Что нужно сделать.
Продублируйте строки всех записей ниже без единого изменения. Изображения в ответ не включайте.

------------------------------------

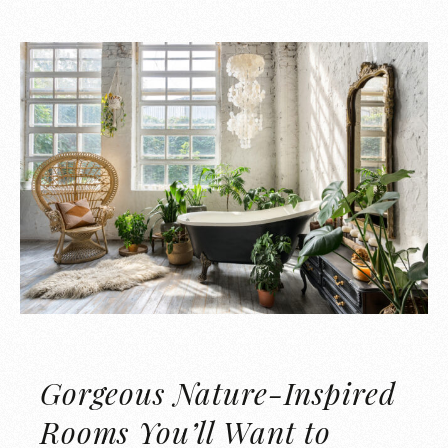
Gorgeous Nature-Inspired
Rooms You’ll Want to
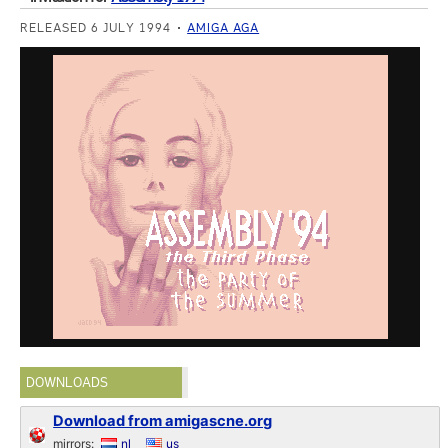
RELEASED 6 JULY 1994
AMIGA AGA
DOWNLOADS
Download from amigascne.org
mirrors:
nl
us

------------------------------------

Письменное решение.
Gorgeous Nature-Inspired
Rooms You’ll Want to
RELEASED 6 JULY 1994
AMIGA AGA
DOWNLOADS
Download from amigascne.org
mirrors:
nl
us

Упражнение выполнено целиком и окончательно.